My parents, reared in the Great Depression, endowed me with a preference for frugality and moderation. But in recent years, the obsessive and useless underside of their values surfaced. As my siblings and I cleared out their home of 50 years, we discovered too many jelly glasses, reams of secondhand wrapping paper, containers of used rubber bands and twisties, and cartons of scrap wood and metal -- more than could be used in their lifetime. An abundance of little useful things had become a burden, and good intentions were overwhelmed.

All the good in the current sustainability movement amazes me. Sustainability is surely a justice issue -- living within limits, recognizing the interaction of economy, society and the environment, and seeking the equitable distribution of resources and opportunities among all.
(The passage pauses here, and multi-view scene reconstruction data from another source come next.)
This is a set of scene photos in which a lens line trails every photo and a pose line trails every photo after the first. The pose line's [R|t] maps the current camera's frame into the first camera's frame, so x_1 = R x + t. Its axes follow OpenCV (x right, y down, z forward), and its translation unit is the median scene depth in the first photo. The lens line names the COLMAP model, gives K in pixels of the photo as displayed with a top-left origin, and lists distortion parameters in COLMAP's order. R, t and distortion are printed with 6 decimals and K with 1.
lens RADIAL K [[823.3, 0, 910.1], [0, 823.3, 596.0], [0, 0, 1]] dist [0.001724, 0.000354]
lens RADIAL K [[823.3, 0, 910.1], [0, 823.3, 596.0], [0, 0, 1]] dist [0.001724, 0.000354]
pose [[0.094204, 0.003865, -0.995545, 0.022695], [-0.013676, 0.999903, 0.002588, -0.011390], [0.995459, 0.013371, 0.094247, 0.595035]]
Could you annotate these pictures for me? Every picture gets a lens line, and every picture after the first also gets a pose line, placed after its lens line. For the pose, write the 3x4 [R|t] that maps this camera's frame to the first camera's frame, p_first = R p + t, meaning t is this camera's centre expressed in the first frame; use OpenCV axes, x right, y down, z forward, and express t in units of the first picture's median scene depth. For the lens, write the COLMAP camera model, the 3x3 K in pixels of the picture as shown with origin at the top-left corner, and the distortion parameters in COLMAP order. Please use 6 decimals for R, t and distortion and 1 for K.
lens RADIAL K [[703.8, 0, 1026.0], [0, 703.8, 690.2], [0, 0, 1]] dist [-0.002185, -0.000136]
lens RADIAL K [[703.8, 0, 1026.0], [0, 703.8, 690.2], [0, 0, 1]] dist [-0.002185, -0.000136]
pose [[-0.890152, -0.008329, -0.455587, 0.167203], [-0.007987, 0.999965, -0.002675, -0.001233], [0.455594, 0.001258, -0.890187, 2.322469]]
The articles in this issue of In Trust tell of our theological schools' creativity and commitment, willingness to take risks, and desire to serve as beacons to the churches and local communities. In the hopeful words of Tom Kimmerer, executive director of the Association for the Advancement of Sustainability in Higher Education, campuses can serve as "laboratories that invent the future." Or will our good intentions be overwhelmed?

Many projects in theological schools have the virtue of attracting a new generation of students and younger donors and of achieving higher levels of social responsibility. I'm also hopeful that today's "greening of America" will be less about having it all our own way and less utopian than the 1970s ecology movement. Yet, I also fear that after taking some new steps, our pride may trip us up.

Today's efforts toward sustainable development -- fiscal, ecological, and social -- require more theological ballast and more common sense. I detect some glaring gaps in the current sustainability conversation. What of the inevitable unintended consequences? Surely time will reveal the weaknesses in new technologies, as it did with many 20th-century marvels -- asbestos and lung cancer, chic flat roof designs and leaks, and newly engineered fertilizers and insecticides and polluted water.

I hope that when the downsides of various technologies surface, theological schools are beacons of truth-telling and reform. I hope the missions and graduates of theological schools prove themselves worthy of the allocation of precious resources to make buildings green and operations more economical. The merits of our schools lie in their faithful witness and effectiveness. The measure of "greenness" may be necessary, but surely it is not sufficient.

And what about the family and children? Sustainability is in the first instance about children. All too easily the argument for sustainability can morph into the case for sustaining stylishly lean and myopically private levels of comfort. Some even argue that bearing children is ecologically irresponsible. Yet, it is children who will sustain the future of families, neighborhoods, congregations, church bodies, and society.

Europe, Japan, and China are already experiencing the economic and social costs of low birth rates, often pursued in the name of some form of sustainability. In Canada and the United States, we need to be reminded that families are much more than units of style, recycling, organic menus, and low energy usage. They are the matrix of our communal life. Their size, health, wisdom, productivity, and faithfulness will shape the future of everything we know and what is beyond our imagining.

So what kind of sustainability are we, as Christians and leaders in theological seminaries, called to teach and pursue? Will our schools truly be seminal labs for the future, or will they be models of trendy self-preservation? Beyond the good of sustainability, there is the holy, a holiness emanating from the love we know in the Triune God, a love calling us to generous self-sacrifice for the good of others from generation to generation.